Congruence counting in Schottky and continued fractions semigroups of $\operatorname{SO}(n, 1)$
Pratyush Sarkar
TL;DR
The paper develops a uniform counting theory for congruence subsemigroups in two hyperbolic-group settings: a Zariski-dense Schottky semigroup in $SO(n,1)$ and a Zariski-dense continued fractions semigroup in $SL_2(\mathbb{C})$. It combines Dolgopyat-type oscillatory methods with Golsefidy–Varjú expander machinery to achieve uniform spectral bounds for congruence transfer operators, tackling high-dimensional challenges via Zariski-density of return trajectory subgroups, full trace fields, LNIC, and NCP. The core contribution is a uniform asymptotic formula for counts in level $q$ congruence subsemigroups, derived by translating spectral bounds into a congruence renewal framework and then to asymptotic counts.
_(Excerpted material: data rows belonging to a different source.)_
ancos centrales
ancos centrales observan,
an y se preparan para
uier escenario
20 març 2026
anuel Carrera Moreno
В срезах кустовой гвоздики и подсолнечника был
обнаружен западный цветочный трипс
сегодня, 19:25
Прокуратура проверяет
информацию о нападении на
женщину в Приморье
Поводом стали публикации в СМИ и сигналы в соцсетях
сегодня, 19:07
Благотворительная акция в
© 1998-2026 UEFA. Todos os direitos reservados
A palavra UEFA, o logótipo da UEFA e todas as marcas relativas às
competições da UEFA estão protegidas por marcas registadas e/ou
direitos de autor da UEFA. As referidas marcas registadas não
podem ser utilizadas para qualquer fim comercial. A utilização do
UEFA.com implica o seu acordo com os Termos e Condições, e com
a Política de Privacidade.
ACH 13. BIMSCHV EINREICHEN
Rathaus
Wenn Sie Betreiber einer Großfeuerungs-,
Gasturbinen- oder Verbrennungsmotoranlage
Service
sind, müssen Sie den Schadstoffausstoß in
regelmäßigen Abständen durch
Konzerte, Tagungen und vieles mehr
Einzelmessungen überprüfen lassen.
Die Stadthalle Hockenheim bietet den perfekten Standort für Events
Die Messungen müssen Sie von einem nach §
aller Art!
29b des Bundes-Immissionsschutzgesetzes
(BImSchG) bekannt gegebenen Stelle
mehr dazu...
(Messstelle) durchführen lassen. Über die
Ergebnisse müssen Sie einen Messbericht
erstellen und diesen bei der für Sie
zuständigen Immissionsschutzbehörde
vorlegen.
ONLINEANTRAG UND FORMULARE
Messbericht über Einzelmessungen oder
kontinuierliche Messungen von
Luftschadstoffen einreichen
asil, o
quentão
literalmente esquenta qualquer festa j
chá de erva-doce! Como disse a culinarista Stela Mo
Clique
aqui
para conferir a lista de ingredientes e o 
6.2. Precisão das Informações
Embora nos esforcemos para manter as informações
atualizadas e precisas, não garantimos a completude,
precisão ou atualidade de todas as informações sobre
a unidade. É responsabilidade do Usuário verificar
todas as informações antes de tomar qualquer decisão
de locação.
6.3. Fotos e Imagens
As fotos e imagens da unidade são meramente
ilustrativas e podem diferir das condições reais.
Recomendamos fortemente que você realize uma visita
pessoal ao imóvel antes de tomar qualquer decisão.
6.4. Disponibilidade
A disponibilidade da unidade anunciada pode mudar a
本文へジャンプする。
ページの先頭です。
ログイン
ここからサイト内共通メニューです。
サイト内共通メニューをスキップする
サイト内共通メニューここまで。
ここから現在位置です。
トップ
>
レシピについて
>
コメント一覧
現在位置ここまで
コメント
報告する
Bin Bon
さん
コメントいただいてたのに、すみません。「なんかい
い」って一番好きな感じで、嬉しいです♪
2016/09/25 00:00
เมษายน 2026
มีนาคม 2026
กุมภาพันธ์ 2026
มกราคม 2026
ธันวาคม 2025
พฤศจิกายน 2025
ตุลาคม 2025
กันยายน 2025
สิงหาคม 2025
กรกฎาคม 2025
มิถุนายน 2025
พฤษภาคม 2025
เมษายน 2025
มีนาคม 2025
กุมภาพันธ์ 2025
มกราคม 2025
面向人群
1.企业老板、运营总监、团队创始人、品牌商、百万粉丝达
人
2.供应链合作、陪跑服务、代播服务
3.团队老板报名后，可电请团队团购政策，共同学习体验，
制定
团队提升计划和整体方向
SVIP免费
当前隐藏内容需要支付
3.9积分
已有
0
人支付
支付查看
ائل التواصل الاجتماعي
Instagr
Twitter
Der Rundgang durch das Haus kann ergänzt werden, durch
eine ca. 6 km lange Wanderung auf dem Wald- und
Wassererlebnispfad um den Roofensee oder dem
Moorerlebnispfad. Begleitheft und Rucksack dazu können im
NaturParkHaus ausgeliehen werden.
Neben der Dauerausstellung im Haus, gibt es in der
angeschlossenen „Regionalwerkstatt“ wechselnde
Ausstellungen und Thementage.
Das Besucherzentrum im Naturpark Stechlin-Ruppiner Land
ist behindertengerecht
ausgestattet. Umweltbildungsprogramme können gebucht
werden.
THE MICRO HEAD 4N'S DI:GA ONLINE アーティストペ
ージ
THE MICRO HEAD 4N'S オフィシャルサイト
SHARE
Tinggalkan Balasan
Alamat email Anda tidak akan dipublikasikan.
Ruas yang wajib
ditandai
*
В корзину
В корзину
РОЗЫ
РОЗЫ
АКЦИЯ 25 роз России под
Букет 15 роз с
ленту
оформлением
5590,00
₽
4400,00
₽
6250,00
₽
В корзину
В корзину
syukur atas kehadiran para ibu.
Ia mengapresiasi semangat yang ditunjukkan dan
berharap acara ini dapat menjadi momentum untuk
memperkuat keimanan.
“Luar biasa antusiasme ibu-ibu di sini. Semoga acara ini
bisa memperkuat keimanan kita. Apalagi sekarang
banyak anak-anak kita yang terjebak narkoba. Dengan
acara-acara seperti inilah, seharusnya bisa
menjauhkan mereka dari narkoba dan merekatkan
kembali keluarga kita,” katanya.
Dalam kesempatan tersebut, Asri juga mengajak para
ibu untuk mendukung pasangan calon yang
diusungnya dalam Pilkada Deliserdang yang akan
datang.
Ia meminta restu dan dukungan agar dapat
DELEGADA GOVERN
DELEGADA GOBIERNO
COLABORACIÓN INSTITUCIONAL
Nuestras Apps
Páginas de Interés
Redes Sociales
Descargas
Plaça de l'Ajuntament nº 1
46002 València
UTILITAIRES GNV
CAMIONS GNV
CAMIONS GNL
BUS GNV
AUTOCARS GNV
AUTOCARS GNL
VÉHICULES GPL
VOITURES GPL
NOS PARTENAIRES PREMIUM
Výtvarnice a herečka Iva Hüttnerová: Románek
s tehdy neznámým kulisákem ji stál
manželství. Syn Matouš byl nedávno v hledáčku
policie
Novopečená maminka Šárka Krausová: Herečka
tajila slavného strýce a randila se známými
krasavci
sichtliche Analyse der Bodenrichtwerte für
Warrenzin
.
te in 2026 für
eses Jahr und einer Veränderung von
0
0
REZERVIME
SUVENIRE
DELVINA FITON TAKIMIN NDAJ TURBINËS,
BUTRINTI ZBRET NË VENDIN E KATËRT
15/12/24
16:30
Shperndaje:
This advances Diophantine counting questions in higher dimensions and connects Zaremba-type problems to transfer-operator methods in non-abelian, higher-rank settings, with potential applications to uniform distribution problems in hyperbolic geometry and continued fractions theory.
Abstract
In this paper, the two settings we are concerned with are $Γ< \operatorname{SO}(n, 1)$ a Zariski dense Schottky semigroup and $Γ< \operatorname{SL}_2(\mathbb C)$ a Zariski dense continued fractions semigroup. In both settings, we prove a uniform asymptotic counting formula for the associated congruence subsemigroups, generalizing the work of Magee-Oh-Winter [arXiv:1601.03705] in $\operatorname{SL}_2(\mathbb R)$ to higher dimensions. Superficially, the proof requires two separate strategies: the expander machinery of Golsefidy-Varjú, based on the work of Bourgain-Gamburd-Sarnak, and Dolgopyat's method. However, there are several challenges in higher dimensions. Firstly, using the expander machinery requires a key input: the Zariski density and full trace field property of the return trajectory subgroups, newly introduced in [arXiv:2006.07787]. Secondly, we need to adapt Stoyanov's version of Dolgopyat's method to circumvent some technical issues while the main difficulty is to prove the key inputs: the local non-integrability condition (LNIC) and the non-concentration property (NCP).